··· GIVEN DATA

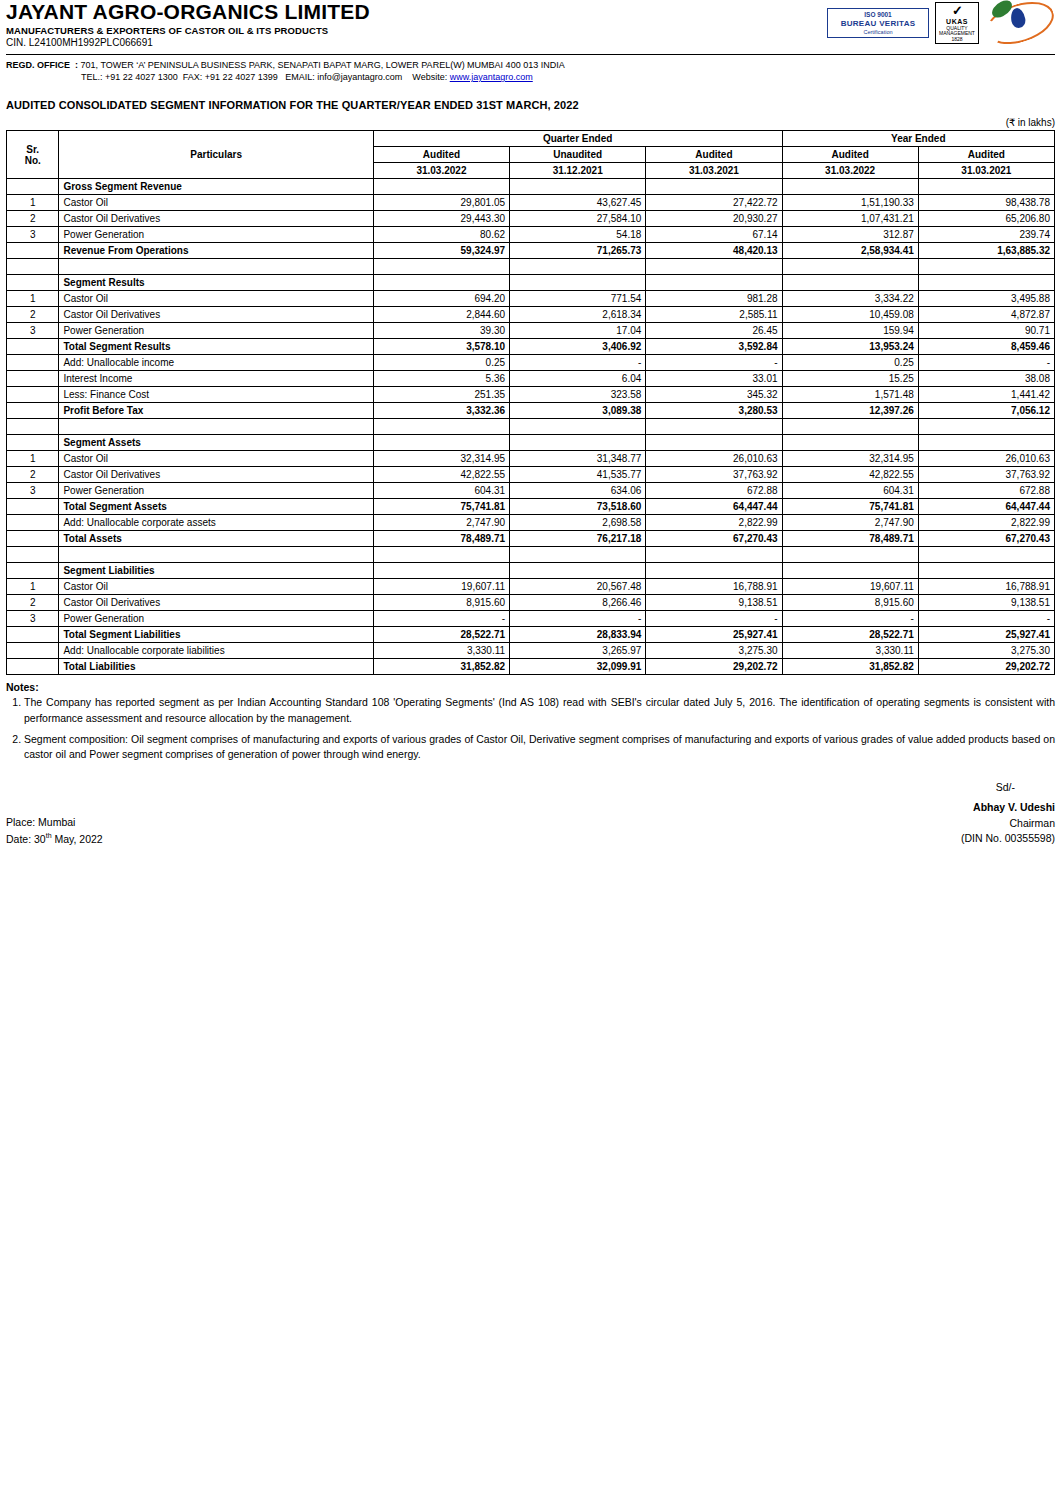JAYANT AGRO-ORGANICS LIMITED
MANUFACTURERS & EXPORTERS OF CASTOR OIL & ITS PRODUCTS
CIN. L24100MH1992PLC066691
ISO 9001
BUREAU VERITAS
Certification
✓
UKAS
QUALITY
MANAGEMENT
1828
REGD. OFFICE : 701, TOWER ‘A’ PENINSULA BUSINESS PARK, SENAPATI BAPAT MARG, LOWER PAREL(W) MUMBAI 400 013 INDIA
TEL.: +91 22 4027 1300 FAX: +91 22 4027 1399 EMAIL: info@jayantagro.com Website: www.jayantagro.com
AUDITED CONSOLIDATED SEGMENT INFORMATION FOR THE QUARTER/YEAR ENDED 31ST MARCH, 2022
(₹ in lakhs)
| Sr. No. | Particulars | Quarter Ended | Year Ended |
| --- | --- | --- | --- |
| Audited | Unaudited | Audited | Audited | Audited |
| 31.03.2022 | 31.12.2021 | 31.03.2021 | 31.03.2022 | 31.03.2021 |
| | Gross Segment Revenue | | | | | |
| 1 | Castor Oil | 29,801.05 | 43,627.45 | 27,422.72 | 1,51,190.33 | 98,438.78 |
| 2 | Castor Oil Derivatives | 29,443.30 | 27,584.10 | 20,930.27 | 1,07,431.21 | 65,206.80 |
| 3 | Power Generation | 80.62 | 54.18 | 67.14 | 312.87 | 239.74 |
| | Revenue From Operations | 59,324.97 | 71,265.73 | 48,420.13 | 2,58,934.41 | 1,63,885.32 |
| | Segment Results | | | | | |
| 1 | Castor Oil | 694.20 | 771.54 | 981.28 | 3,334.22 | 3,495.88 |
| 2 | Castor Oil Derivatives | 2,844.60 | 2,618.34 | 2,585.11 | 10,459.08 | 4,872.87 |
| 3 | Power Generation | 39.30 | 17.04 | 26.45 | 159.94 | 90.71 |
| | Total Segment Results | 3,578.10 | 3,406.92 | 3,592.84 | 13,953.24 | 8,459.46 |
| | Add: Unallocable income | 0.25 | - | - | 0.25 | - |
| | Interest Income | 5.36 | 6.04 | 33.01 | 15.25 | 38.08 |
| | Less: Finance Cost | 251.35 | 323.58 | 345.32 | 1,571.48 | 1,441.42 |
| | Profit Before Tax | 3,332.36 | 3,089.38 | 3,280.53 | 12,397.26 | 7,056.12 |
| | Segment Assets | | | | | |
| 1 | Castor Oil | 32,314.95 | 31,348.77 | 26,010.63 | 32,314.95 | 26,010.63 |
| 2 | Castor Oil Derivatives | 42,822.55 | 41,535.77 | 37,763.92 | 42,822.55 | 37,763.92 |
| 3 | Power Generation | 604.31 | 634.06 | 672.88 | 604.31 | 672.88 |
| | Total Segment Assets | 75,741.81 | 73,518.60 | 64,447.44 | 75,741.81 | 64,447.44 |
| | Add: Unallocable corporate assets | 2,747.90 | 2,698.58 | 2,822.99 | 2,747.90 | 2,822.99 |
| | Total Assets | 78,489.71 | 76,217.18 | 67,270.43 | 78,489.71 | 67,270.43 |
| | Segment Liabilities | | | | | |
| 1 | Castor Oil | 19,607.11 | 20,567.48 | 16,788.91 | 19,607.11 | 16,788.91 |
| 2 | Castor Oil Derivatives | 8,915.60 | 8,266.46 | 9,138.51 | 8,915.60 | 9,138.51 |
| 3 | Power Generation | - | - | - | - | - |
| | Total Segment Liabilities | 28,522.71 | 28,833.94 | 25,927.41 | 28,522.71 | 25,927.41 |
| | Add: Unallocable corporate liabilities | 3,330.11 | 3,265.97 | 3,275.30 | 3,330.11 | 3,275.30 |
| | Total Liabilities | 31,852.82 | 32,099.91 | 29,202.72 | 31,852.82 | 29,202.72 |
Notes:
The Company has reported segment as per Indian Accounting Standard 108 'Operating Segments' (Ind AS 108) read with SEBI's circular dated July 5, 2016. The identification of operating segments is consistent with performance assessment and resource allocation by the management.
Segment composition: Oil segment comprises of manufacturing and exports of various grades of Castor Oil, Derivative segment comprises of manufacturing and exports of various grades of value added products based on castor oil and Power segment comprises of generation of power through wind energy.
Sd/-
Place: Mumbai
Date: 30th May, 2022
Abhay V. Udeshi
Chairman
(DIN No. 00355598)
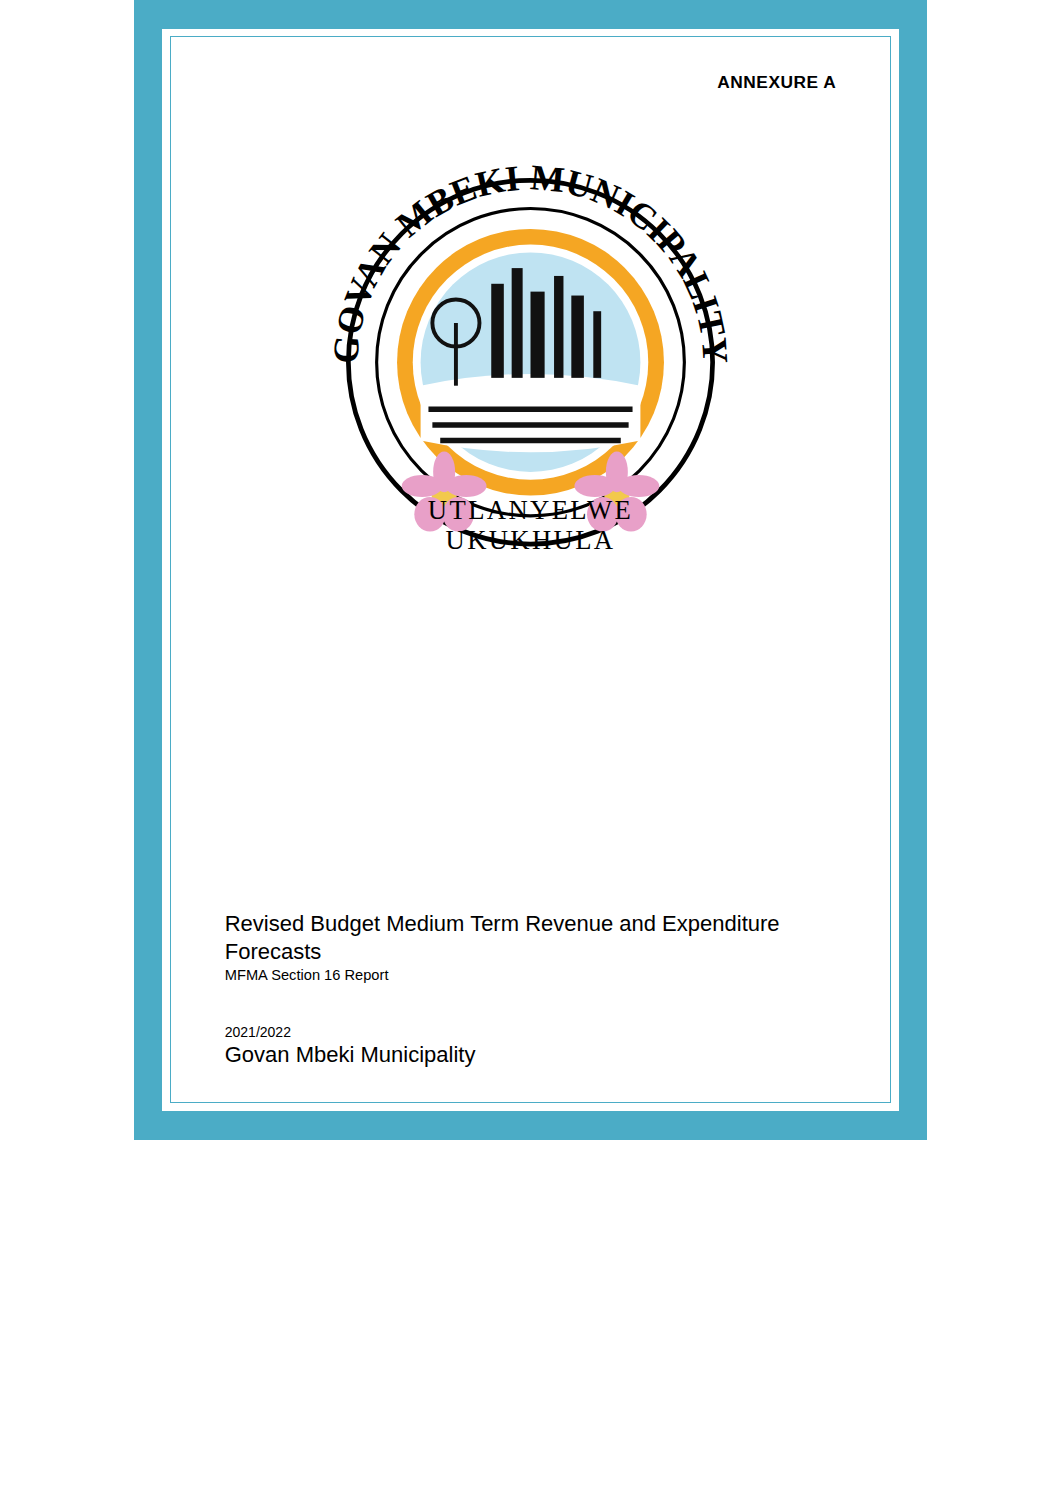ANNEXURE A
Revised Budget Medium Term Revenue and Expenditure Forecasts
MFMA Section 16 Report
2021/2022
Govan Mbeki Municipality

······

» PROMPT:
A single figure is expected: the count of lines in the data above that include the word "corporate".

» RESPONSE:
2